** Task list **
A. In the IPS trial summary:
(i) To which two forms of IPS were referrals randomly allocated?
(ii) What was the primary outcome at 18 months?
(iii) Under what conditions were IPS-LITE participants referred back to their mental health teams?
B. According to the IPS trial summary, why did the researchers test a time limit for IPS? Answer in one to three sentences.
C. What outcome measures does the IPS trial summary name? List all of them, and mark which one is primary.

** Page excerpt **
*** Begin section ***
Individual placement and support (IPS) has been repeatedly demonstrated to be the most effective form of mental health vocational rehabilitation. Its no-discharge policy plus fixed caseloads, however, makes it expensive to provide.

Aims

To test whether introducing a time limit for IPS would significantly alter its clinical effectiveness and consequently its potential cost-effectiveness.

Method

Referrals to an IPS service were randomly allocated to either standard IPS or to time-limited IPS (IPS-LITE). IPS-LITE participants were referred back to their mental health teams if still unemployed at 9 months or after 4 months employment support. The primary outcome at 18 months was working for 1 day. Secondary outcomes comprised other vocational measures plus clinical and social functioning. The differential rates of discharge were used to calculate a notional increased capacity and to model potential rates and costs of employment.
*** End section ***
** Records from a data source **
*** Begin section ***
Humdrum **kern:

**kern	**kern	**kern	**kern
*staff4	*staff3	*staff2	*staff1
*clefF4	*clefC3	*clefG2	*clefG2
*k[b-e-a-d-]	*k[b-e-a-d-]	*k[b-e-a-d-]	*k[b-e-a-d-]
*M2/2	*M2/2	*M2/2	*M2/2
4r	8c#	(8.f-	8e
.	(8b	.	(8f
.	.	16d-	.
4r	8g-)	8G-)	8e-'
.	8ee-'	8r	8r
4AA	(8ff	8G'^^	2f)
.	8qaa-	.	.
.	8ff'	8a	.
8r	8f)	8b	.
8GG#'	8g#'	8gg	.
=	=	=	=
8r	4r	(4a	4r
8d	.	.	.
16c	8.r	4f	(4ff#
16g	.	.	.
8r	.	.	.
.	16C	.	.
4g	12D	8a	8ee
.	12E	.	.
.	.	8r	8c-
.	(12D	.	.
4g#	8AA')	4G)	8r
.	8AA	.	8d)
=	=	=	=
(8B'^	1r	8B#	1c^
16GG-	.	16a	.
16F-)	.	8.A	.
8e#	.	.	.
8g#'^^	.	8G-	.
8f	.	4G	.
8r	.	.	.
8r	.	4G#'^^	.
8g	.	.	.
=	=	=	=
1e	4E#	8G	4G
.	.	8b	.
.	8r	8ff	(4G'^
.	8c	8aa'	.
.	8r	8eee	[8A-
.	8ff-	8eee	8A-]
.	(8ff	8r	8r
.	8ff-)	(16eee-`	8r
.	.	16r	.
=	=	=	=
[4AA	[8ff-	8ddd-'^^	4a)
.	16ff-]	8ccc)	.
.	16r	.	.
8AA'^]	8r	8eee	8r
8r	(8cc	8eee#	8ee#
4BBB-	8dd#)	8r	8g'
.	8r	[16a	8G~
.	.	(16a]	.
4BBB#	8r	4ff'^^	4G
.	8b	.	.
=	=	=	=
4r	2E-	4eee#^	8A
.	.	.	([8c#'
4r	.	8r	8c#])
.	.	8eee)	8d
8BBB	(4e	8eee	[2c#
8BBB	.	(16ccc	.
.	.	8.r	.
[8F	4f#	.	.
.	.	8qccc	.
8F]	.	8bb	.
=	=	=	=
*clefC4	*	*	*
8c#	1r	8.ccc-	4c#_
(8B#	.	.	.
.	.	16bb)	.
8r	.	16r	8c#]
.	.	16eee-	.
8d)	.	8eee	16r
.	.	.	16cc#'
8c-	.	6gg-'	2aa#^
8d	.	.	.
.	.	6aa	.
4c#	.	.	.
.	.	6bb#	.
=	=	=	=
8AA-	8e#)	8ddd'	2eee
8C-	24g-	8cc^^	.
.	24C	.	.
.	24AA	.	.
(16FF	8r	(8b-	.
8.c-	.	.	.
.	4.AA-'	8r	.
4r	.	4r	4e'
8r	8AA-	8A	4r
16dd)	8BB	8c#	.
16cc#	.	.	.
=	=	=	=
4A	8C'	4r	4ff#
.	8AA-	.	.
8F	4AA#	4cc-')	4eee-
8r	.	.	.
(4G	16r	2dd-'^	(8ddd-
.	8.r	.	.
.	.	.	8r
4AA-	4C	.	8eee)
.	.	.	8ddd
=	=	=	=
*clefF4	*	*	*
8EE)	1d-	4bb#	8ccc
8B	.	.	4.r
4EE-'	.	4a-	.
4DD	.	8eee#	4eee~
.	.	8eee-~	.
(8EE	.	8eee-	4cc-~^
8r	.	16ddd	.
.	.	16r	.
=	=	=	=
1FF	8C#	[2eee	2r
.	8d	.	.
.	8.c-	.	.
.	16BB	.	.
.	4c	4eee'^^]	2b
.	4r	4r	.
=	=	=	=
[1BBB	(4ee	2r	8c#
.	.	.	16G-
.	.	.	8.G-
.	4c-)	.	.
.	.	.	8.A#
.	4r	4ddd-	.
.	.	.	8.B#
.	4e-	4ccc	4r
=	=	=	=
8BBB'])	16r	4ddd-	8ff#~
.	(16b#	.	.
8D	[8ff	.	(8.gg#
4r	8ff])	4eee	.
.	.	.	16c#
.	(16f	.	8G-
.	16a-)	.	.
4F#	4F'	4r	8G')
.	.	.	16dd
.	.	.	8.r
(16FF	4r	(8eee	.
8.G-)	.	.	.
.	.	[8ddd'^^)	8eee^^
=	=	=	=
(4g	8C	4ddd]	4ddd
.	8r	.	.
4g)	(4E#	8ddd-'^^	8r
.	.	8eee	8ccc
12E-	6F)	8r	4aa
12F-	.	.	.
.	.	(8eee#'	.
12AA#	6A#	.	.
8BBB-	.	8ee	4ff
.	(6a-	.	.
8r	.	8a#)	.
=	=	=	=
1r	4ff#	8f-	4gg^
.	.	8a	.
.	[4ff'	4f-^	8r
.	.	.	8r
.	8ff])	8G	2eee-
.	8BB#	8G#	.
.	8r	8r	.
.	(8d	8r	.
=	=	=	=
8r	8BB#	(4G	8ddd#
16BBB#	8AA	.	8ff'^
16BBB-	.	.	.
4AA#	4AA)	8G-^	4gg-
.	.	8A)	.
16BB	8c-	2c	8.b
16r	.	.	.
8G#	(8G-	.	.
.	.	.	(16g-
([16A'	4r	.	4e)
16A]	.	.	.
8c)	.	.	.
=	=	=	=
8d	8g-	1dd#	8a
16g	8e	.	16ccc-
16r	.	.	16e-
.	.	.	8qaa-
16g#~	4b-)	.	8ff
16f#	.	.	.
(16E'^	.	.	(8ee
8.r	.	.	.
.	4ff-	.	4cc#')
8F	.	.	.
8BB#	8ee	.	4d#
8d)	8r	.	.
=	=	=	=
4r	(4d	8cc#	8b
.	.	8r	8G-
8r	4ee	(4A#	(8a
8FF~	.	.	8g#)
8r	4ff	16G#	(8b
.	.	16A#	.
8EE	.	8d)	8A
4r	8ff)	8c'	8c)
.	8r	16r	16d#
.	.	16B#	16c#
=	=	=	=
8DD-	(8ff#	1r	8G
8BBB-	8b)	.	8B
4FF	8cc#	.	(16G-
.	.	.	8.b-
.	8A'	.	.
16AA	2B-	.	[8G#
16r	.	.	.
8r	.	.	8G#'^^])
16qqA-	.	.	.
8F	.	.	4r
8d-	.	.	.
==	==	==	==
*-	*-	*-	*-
*** End section ***
** Per-task outputs **
A.
(i) Standard IPS and time-limited IPS (IPS-LITE).
(ii) Working for 1 day.
(iii) If they were still unemployed at 9 months, or after 4 months of employment support.

B. IPS is expensive to provide because of its no-discharge policy and fixed caseloads. The researchers wanted to see whether a time limit would significantly change its clinical effectiveness and, as a result, its potential cost-effectiveness.

C.
- Working for 1 day (primary outcome)
- Other vocational measures
- Clinical functioning
- Social functioning